Since most of the MA craft breweries (about 25) wouldn’t be able to meet this requirement, they’d lose their farmer-brewer license and have to opt for the more expensive one. As near as I can tell from the application forms, the smallest (under 5,000 barrels) farmer brewery license has a fee of $22, with a surety bond of $3,000. The regular (manufacturer) license has a fee of $4,500, plus a surety bond of $10,000. That’s a hell of a difference. Additionally, they’d have to use the three-tier distribution system, and pay a distributor to deliver their products to point-of-sale outlets (liquor, or in MA “package” stores or “packies”). They’d have to fight for space alongside Miller or Budweiser in warehouses, trucks and store shelves. This also takes away the face-to-face interaction of a small brewer setup personally delivering product to the store owners, and perhaps getting vital feedback on their sales, and even just keeping up a rapport with the store owners who carry their product.
After chatting with Andris Veidis, the brewer/owner of Blue Hills Brewery in Canton, MA, he wasn’t sure if it was the state or the distributors suddenly pushing for enforcement of the law, which hadn’t been a problem for the past 35 years or so. He claims the state is the one encouraging small start-up breweries to utilize the farmer-brewers license, which Blue Hills operates under as well. If it were enforced to the letter, it would mean the end of his business and he says he’d “party for a couple months until they shut us down.”
I also checked in with Bully Boy Distilling, who is operating under a farmer-DISTILLER license, to see how different the regulations were, and if it would affect their business, since they source their wheat from Maine. Owner/distiller Dave Willis replied:
is not all that important to our business. It’s a much bigger issue for those
that rely on tastings (i.e., a brew-pub). It’s a bigger annual fee, but that’s about it. Also, we use far, far less grain than a brewery, so it’s a lot easier for us to meet the 50% thresh hold. In short, I feel really bad for the Farmer-Brewers out there, but it’s not that big a deal for us.”
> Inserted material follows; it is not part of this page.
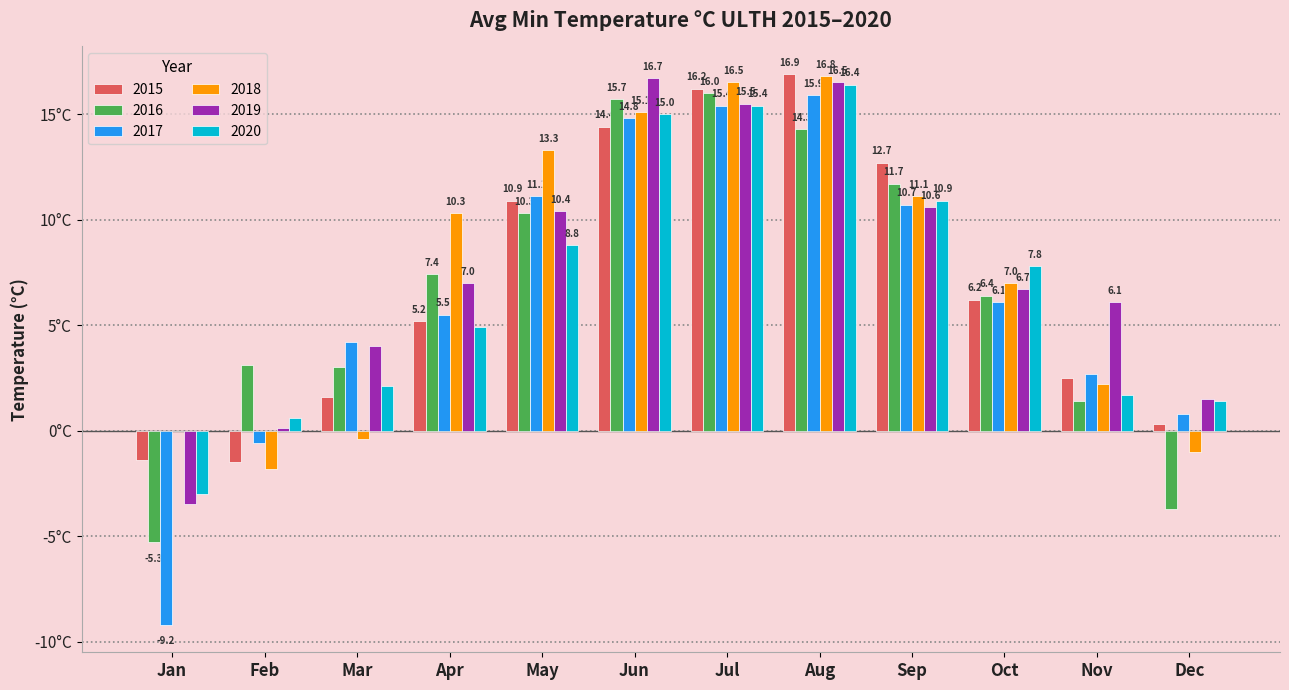

Does the chart contain stacked bars?

No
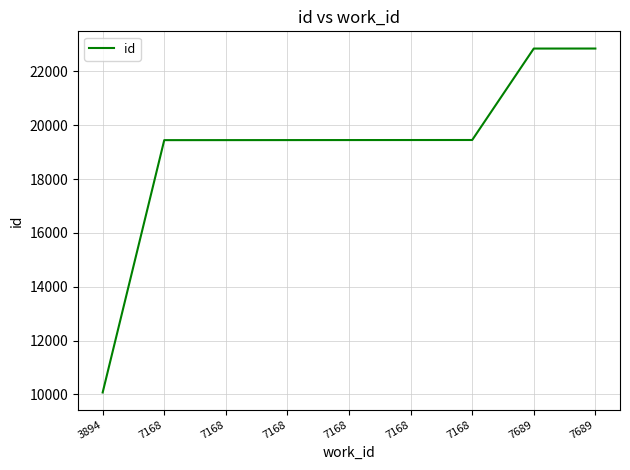

How many categories are shown in the chart?

9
Good to know that Boston’s first craft distillery will ride it out. And, it turns out there’s good news for the breweries as well. After meeting behind closed-doors, the Alcoholic Beverages Control Commission and members of the Massachusetts Brewers Guild came to an agreement. The Commission admitted they had been a bit too hasty, without realizing the implications of enforcing the 50% rule, which would close nearly all the small craft breweries in the state, and hinder even the larger ones, affecting around 1,100 jobs.
Instead, Grossman said, commission officials will hold several regulatory
hearings across the state focusing on how to develop
common-sense regulations that will promote agriculture
and help create jobs in the state’s growing craft-brewing industry.”
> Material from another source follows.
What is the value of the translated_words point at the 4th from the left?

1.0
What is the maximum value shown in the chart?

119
by Erin Ailworth, Boston.com
Whew. Crisis averted, and a victory for the craft brewers of MA. I chatted with brew-brother Irish Lad about it last week, as I was shaking in anger that the state would even think to destroy the local craft brewing industry. He wasn’t as concerned, believing that an agreement would be reached, rather than shut down 25 or so breweries. I’ve seen MA do crazier things in the past; they like to shoot themselves in the foot when it comes to making common sense decisions dealing with local economies. However, it all seems to be heading in the right direction, for now. As Irish Lad says:
1100 lost jobs is a shit stain no politician wants on their drawers in this economy.